Parameters to Consider

  • Employing Relatives. There is no requirement that you need to get an approval from the Inland Revenue Department to pay wages to relatives for any work they may undertake for your company.
  • Limited Liability of shareholders. However, note that liability can be increased if, for example, shareholders and directors provide guarantees to Financial Institutions to cover the company’s borrowings.
  • Separate Legal Entity. As a consequence of this a shareholder may be employed by the company and may also loan money to the company on the same basis as any unrelated party.
  • Security for Shareholders Loan. It is possible for a shareholder to have their lending to the company secured by way of a debenture.
  • Easier to sell part of company. Just sell some of the shares.
  • LAQC. Loss Attributing Qualifying Company status allows distribution of the Company’s Loss Amongst Shareholders.

New Zealand is well known to most readers and requires little introduction. It is a safe, stable and secure country which offers considerable benefits to those involved in international tax planning. If properly structured, a New Zealand resident company can operate as a tax free offshore company.

In addition, it has a highly reputable business community, enjoying the presence of some of the world’s leading banks together with reputable legal and accounting firms. New Zealand prides itself with being at the forefront of industry when it comes to the provision of facilities for e-commerce possessing well developed Internet data centres and internet service providers, together with the necessary supporting telecommunications systems.

Small businesses generally use one of three business structures in New Zealand: sole trader, partnership or a company. A company is essentially a mechanism to create a separate legal entity to carry on business.
....
Parts of the exercise:
a) Return the passage on New Zealand companies word for word, starting with "In addition, it" and going on through "supporting telecommunications systems.".
b) Write the next part of the passage on New Zealand business structures, picking up after its final sentence.

Entries provided:
....
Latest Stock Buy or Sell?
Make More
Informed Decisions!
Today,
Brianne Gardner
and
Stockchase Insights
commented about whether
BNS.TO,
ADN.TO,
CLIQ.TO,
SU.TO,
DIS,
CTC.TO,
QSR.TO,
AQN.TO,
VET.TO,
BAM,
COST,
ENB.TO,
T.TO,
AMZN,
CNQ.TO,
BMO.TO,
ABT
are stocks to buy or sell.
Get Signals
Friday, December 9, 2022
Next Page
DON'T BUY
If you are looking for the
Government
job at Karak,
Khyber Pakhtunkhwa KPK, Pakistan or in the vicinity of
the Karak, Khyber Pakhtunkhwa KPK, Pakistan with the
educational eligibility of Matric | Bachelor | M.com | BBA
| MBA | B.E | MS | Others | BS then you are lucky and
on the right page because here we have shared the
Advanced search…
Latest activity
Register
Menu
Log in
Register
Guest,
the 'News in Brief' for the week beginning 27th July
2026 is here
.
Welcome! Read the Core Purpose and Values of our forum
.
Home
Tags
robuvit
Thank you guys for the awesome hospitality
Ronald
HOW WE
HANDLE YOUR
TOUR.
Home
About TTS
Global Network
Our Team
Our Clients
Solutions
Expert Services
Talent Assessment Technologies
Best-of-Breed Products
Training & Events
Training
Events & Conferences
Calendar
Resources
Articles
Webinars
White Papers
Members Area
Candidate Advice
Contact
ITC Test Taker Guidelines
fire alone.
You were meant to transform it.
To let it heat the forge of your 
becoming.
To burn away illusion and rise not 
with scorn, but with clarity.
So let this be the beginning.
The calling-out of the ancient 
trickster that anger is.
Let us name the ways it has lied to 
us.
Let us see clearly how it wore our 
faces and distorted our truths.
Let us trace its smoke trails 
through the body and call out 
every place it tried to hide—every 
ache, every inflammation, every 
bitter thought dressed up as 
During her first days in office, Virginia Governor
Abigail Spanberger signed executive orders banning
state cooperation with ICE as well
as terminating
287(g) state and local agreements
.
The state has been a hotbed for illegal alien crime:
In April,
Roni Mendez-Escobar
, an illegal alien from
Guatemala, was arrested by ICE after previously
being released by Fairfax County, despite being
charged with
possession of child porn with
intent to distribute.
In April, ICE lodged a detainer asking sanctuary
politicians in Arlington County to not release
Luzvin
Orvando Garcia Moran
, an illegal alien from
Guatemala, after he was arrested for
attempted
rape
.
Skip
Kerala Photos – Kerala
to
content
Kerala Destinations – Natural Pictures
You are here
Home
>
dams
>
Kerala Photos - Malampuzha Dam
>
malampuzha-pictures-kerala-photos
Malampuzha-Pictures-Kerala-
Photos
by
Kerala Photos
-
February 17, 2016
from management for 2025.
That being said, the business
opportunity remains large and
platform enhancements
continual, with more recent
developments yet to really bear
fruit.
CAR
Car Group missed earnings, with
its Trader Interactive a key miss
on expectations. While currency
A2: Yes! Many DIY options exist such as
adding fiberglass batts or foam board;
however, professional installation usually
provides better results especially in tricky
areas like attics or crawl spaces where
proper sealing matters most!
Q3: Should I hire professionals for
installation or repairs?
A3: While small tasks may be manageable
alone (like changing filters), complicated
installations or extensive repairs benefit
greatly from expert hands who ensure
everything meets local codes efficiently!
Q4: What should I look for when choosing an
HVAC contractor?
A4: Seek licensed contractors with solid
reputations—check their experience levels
....
Written responses:
a)
In addition, it has a highly reputable business community, enjoying the presence of some of the world’s leading banks together with reputable legal and accounting firms. New Zealand prides itself with being at the forefront of industry when it comes to the provision of facilities for e-commerce possessing well developed Internet data centres and internet service providers, together with the necessary supporting telecommunications systems.

b)
Limited liability company (LLC) offers protection to shareholders.

Shareholders of a limited liability company are not liable for the business debts of the company (subject to any personal guarantees given) – they are only liable for any unpaid money owing on their shares.


Basic Characteristics

New Zealand is considered one of the safest places when investing abroad. It is known for its stable political and economic systems. Although it offers offshore services and advantages, New Zealand as a jurisdiction has not been targeted or black listed as a harmful tax haven. The laws which govern offshore entities in New Zealand are very modern and are up to par with its more developed offshore counterparts. The assets placed in New Zealand offshore entities are well protected by New Zealand laws. The tax haven of New Zealand is very helpful for persons who are considering reducing their tax liabilities.

As a tax haven New Zealand has a business structure in place which allows clients to save on corporate and income taxes which are levied on corporations whilst making the country very attractive to business investors. The New Zealand limited partnership company can be structured to operate as an offshore business entity. An offshore corporation incorporated in New Zealand pays no local taxes if all its earnings are accumulated outside of the country. New Zealand companies do not need to have partners who are citizens of the country.

Non-residents of New Zealand may find their taxation system very appealing. Non-residents to the country pay no taxes on foreign sourced income. These persons will only pay taxes on income earned in New Zealand. Privacy is one of the basic characteristics of every tax haven. The Limited Partnership act of New Zealand does not obligate limited partnership companies to file annual audits with the tax authority in the tax haven. The laws obligate the limited partnership to prepare its audits are not open to the public.

The first step to incorporating a company is to reserve a company name. We are able to provide you with a list of available and approved names should you not have a name of your own choice.

New Zealand resident companies are usually taxable. A New Zealand Special Purpose Company, however, which is structured as the Trustee of a non-resident (Offshore) New Zealand Trust is not taxable. The Trust and its beneficiaries are also non-taxable, except on income with a New Zealand source.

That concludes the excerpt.